In other words, it is possible that the combination of the 3 index data with significant differences contains a certain rule of risk assessment in the industry of the public, which rule is obviously not mastered by the already trained risk recognition model. While combinations of these index data that have significant differences from the first multi-dimensional data bar may be represented by combinations of the crossing positions of each row in table 1. From table 1 it can be seen that there are a total of 12 different first target multi-dimensional data strips from B to M that are not identical in the position of the cross (i.e. marked "x" in the table), which means that the regularity that caused the first multi-dimensional data strip may be distributed among these 12 combinations. In other words, after the neural network model learns the combination relationship between the 12 index data, it is possible to learn that the first multidimensional data strip is still determined as a cause of passing in the case where there is a corresponding difference from B to M, respectively. The essence is to let the neural network learn the rules between these 12 index data combinations and risk assessment in the industry.
When the first data set is expanded, if each index data in each multidimensional data strip in the first data set is artificially created, the data can deviate from the actual situation of enterprise operation greatly, and the prediction result can be unavailable. As can be seen from the comparison analysis between the above-mentioned industries and the existing industries, the risk assessment of the enterprise is decisively influenced, and generally, some index data or combinations among index data, that is, the index data or the combination relation among index data has a major influence on the repayment capability of the enterprise.
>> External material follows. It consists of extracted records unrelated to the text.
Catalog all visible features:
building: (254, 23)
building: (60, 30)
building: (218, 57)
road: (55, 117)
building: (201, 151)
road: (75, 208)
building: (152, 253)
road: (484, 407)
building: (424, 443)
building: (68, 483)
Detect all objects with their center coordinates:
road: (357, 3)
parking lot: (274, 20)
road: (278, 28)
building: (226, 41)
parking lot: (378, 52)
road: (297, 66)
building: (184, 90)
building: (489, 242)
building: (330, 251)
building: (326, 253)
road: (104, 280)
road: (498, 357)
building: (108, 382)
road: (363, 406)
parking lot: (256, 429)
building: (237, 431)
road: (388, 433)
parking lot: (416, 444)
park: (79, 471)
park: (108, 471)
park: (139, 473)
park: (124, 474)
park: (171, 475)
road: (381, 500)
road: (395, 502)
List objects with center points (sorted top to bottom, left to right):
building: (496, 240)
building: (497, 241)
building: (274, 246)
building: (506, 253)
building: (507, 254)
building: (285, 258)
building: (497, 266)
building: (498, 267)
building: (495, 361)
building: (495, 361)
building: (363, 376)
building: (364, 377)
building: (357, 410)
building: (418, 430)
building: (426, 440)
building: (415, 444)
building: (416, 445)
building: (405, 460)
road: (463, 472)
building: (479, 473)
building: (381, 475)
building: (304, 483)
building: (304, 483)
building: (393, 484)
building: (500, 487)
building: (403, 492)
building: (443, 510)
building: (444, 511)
Therefore, our idea is as follows that the index data or combination of index data that has a major impact on the risk assessment of an enterprise in the small-scale industry must use the real data of the enterprise in that industry, while the index data in the multidimensional data strip of other industries can be directly transplanted to other secondary index data. For example, of 20 index data, 3 are index data of primary influence, and the other 17 are index data of secondary influence. In the transfer learning process, in order to enable the model to learn the rules corresponding to the real data of the 3 indexes, when the data are expanded, the 3 data are unchanged, only the other 17 data are modified, and after modification, the data are combined with the 3 data to obtain multidimensional data strips of a plurality of target domains. While the other 17 index data are modified, the following principles are required to be followed:
In addition, the relation among 17 index data may also contain a certain rule of the enterprise real experience process, so that the data cannot be fictional, but the data are matched from the multidimensional data strips in the source domain through similarity calculation, namely, in the training data set, the multidimensional data strips which can form approximate pairs with the 17 index data are selected, and the index data of the approximate pairs are directly utilized as the data of the multidimensional data strips in the target domain.
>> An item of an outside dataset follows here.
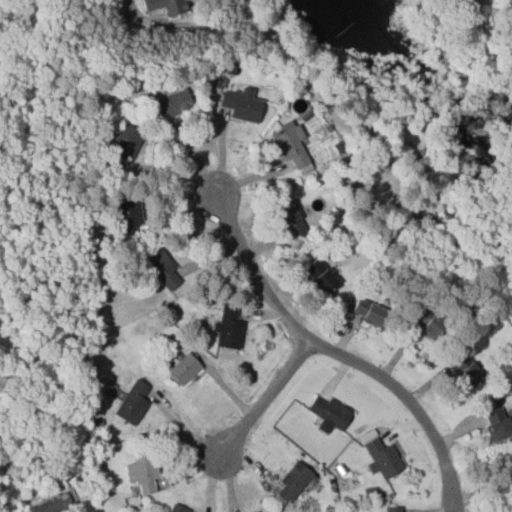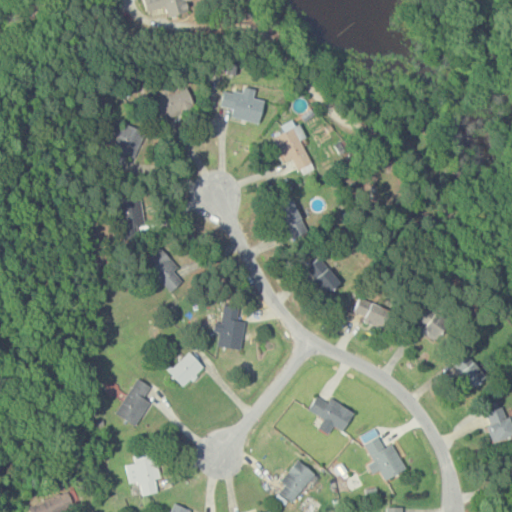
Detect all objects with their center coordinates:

For example, when the first target multi-dimensional data strip is B, index data of a corresponding item in the first multi-dimensional data strip is replaced by index data of an approximate pair formed by the first target multi-dimensional data strip and the first multi-dimensional data strip, so as to obtain a first extended multi-dimensional data strip corresponding to the first target multi-dimensional data strip, specifically, all index data from No. 1 to No. 18 of a are replaced by index data from No. 1 to No. 18 of B (common part of a and B), and after replacement, industry type of a and index data from No. 19 and No. 20 (characteristic part of a and B) are reserved. To summarize, the data set is expanded by replacing the common part, and the characteristic part is reserved for model learning of risk assessment knowledge of the industry of the masses.
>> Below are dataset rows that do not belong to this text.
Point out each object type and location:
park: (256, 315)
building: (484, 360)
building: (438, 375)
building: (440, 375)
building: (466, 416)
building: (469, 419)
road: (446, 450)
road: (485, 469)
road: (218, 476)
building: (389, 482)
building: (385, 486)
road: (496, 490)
In summary, the embodiment generates more training data for the transfer learning in the target domain by executing the expansion strategy, so that the problem of insufficient training data in the transfer learning of the public industry is solved. And according to the standard of the control variable method, the expanded data well reserves main index data for carrying out risk assessment on the industries of the masses, so that the model can accurately learn rules between corresponding index data and risk assessment of the industries of the masses during transfer learning, and the accuracy of the model on the assessment of the industries of the masses is improved. Meanwhile, the index data of secondary influence is not randomly generated, but is replaced by other industry actual index data, and the data similarity between the target domain and the source domain can be well ensured because part of the data of the source domain is introduced into the first extension multidimensional data strip, and the data similarity between the source domain and the target domain is important to the success of migration learning. When the data between the source domain and the target domain have similar characteristics and structures, the knowledge learned by the pre-training model on the original task is more easily migrated to the new task.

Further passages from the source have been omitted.